*Document extract*:

● ● ● ● ●

- Owning and Operating a Car
- Driver's License
- Insurance, Safety, and Accidents
- Buying a Car
- Driving Laws
- Driving in Winter
- Buying and Renting Bikes
- Local Bike Paths and Trails
- Public Transportation
- Bus, Taxi, Air, Train, Car Rentals
A Word of Caution
It may seem to you that everyone here needs a car. In fact, it is quite possible to live in Iowa City without one. Owning a car is expensive and often troublesome, because they need repairs that are usually costly and are not always reliable. Cars require regular and continuing spending for maintenance, license plates and annual registration, insurance, and fuel. Unless you have an ample supply of money, therefore, it is wise to be cautious about buying a car.
The Iowa Department of Transportation has a great handout with basic information including answers on whether you can use an international license, what insurance and registration are and if they are needed, and other common questions international students have about driving.
Only “Iowa residents” can be issued Iowa driver’s licenses. You can qualify as an Iowa resident by living in the state for at least 30 days, or by having children registered in school in the state. Generally speaking, you are legally a resident if you are present in Iowa and intend to remain in Iowa for the time being.
To obtain an Iowa license, you must go to the Driver's License Department in the Eastdale Mall, at 1700 1st Avenue in Iowa City, 800-532-1121 (toll free in Iowa), or 515-244-8725, http://www.iowadot.gov/mvd/driverslicense/dlsites/iowacity.htm. Hours: Monday-Friday 8:30 a.m. - 5:00 p.m. and Saturdays, 8:00 a.m. - 1:00 p.m (please see DOT website for holiday hours). You will need your passport (to prove your identity and age), I-94, and certificate of eligibility (I-20 for people in F status, DS-2019 for Js). You will be required to take an examination concerning driving laws and practices. The test is not given within 30 minutes of closing time. In addition to the test (which you can take in writing or on a computer), you may be required to take a "road test." If so, you will be asked to drive your car while accompanied by a driver's license examiner. (You must furnish your own car for the test.) Road tests are given on a walk-in basis. To insure that an examiner will be available, it is best to go in during the early office hours.
Before going to take the driver's license examination, you should study the booklet, Iowa Driver's Manual, which is available at the Driver's License Department, the Civic Center, the Johnson County Sheriff's Office, the Police Department, or the Public Library. The booklet contains all the information needed to pass the written part of the test and is available free of charge. The booklet is available at the Department of Transportation web site, http://www.iowadot.gov/mvd/driverslicense/default.htm, in several languages. So is other information about driver’s licensure in Iowa.
The DMV website provides information about approval driver education in Iowa (http://www.dmv.org/ia-iowa/drivers-ed.php).

● ● ● ● ●

*Information provided*:
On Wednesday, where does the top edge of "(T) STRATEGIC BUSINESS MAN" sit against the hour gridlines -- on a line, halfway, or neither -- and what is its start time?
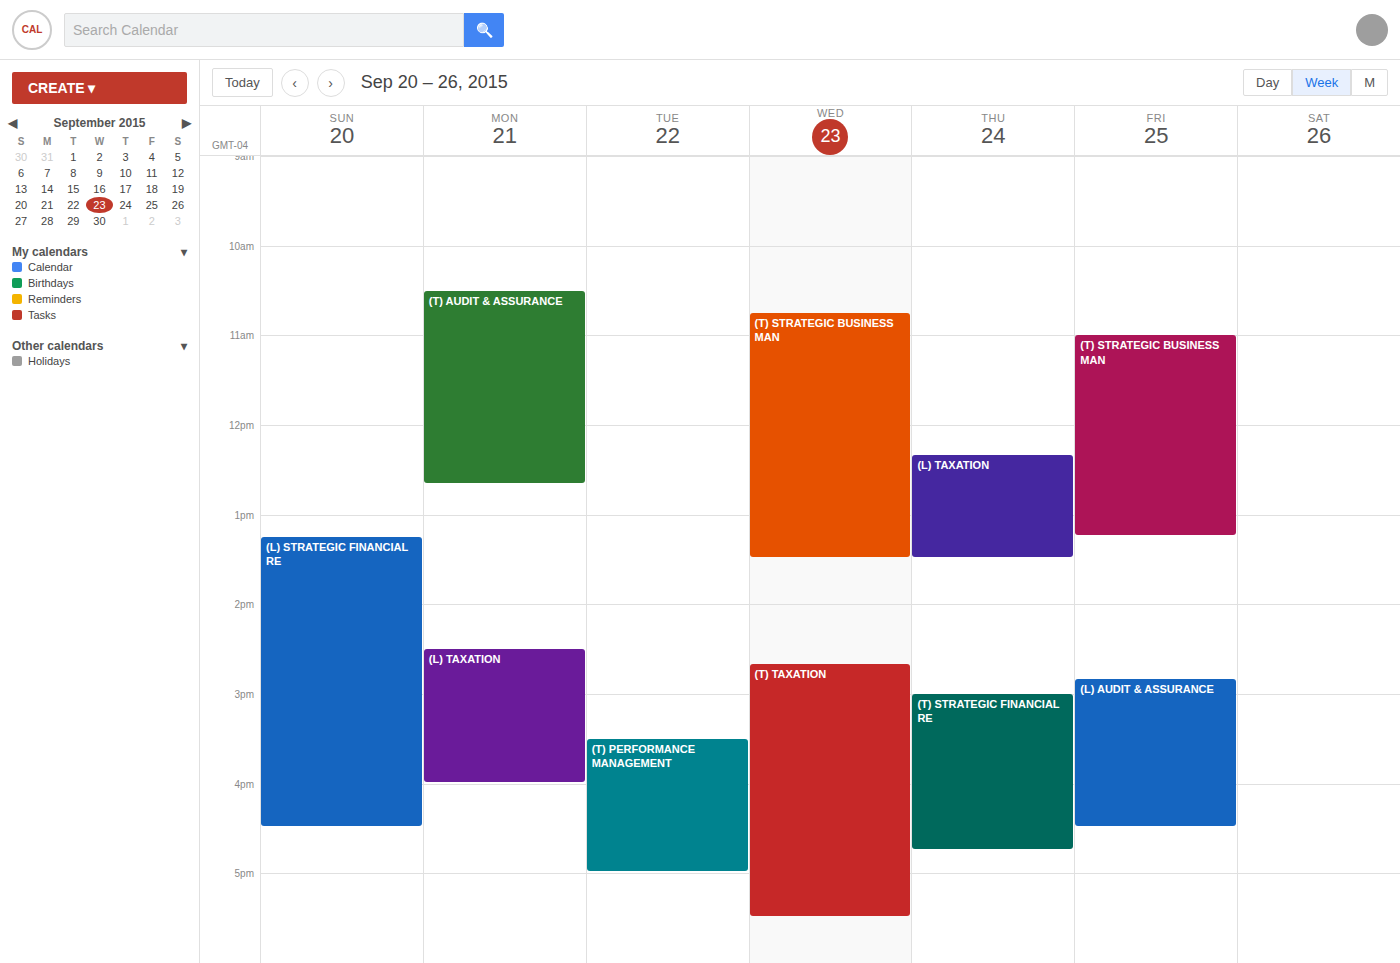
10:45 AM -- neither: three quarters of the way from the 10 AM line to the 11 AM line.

● ● ● ● ●

*What is required*: Please explain, in one to three sentences, why the guide to driving in Iowa City recommends arriving during the early office hours for a road test.

*Final result*: Road tests are given on a walk-in basis, with no appointment. Going early in the day is the best way to make sure a driver's license examiner will be available.